Extract every line from the items below that contains the string "page". The match is case-sensitive.

[Stored entries]
######

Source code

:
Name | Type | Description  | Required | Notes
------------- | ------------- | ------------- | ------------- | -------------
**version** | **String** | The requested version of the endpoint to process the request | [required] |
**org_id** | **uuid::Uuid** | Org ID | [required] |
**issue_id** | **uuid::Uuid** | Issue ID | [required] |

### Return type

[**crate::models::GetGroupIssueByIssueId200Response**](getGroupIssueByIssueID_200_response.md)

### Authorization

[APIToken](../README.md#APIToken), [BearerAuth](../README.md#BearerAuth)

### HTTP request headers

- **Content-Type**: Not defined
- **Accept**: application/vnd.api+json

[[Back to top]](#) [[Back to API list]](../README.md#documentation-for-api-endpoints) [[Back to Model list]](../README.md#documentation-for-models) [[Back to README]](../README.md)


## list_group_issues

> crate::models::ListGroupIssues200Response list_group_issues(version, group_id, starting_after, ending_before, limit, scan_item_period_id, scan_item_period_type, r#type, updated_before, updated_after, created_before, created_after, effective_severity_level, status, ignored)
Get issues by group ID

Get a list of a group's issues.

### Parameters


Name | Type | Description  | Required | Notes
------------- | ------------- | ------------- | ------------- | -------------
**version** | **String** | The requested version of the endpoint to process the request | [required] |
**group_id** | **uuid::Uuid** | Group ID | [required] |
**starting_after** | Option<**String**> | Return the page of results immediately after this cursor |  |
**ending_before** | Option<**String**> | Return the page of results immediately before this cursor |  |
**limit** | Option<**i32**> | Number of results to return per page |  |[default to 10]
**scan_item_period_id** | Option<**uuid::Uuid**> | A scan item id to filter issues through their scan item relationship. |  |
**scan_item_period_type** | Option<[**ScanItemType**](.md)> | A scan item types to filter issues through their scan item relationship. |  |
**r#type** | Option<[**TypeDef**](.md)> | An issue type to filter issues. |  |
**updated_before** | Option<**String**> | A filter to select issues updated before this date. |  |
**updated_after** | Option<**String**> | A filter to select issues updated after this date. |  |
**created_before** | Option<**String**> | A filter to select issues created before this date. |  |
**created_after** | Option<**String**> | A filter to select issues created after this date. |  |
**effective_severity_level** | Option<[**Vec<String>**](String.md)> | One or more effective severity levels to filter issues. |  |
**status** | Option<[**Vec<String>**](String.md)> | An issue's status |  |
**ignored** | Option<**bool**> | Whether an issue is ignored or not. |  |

######

▶ _Result of the exercise_
**starting_after** | Option<**String**> | Return the page of results immediately after this cursor |  |
**ending_before** | Option<**String**> | Return the page of results immediately before this cursor |  |
**limit** | Option<**i32**> | Number of results to return per page |  |[default to 10]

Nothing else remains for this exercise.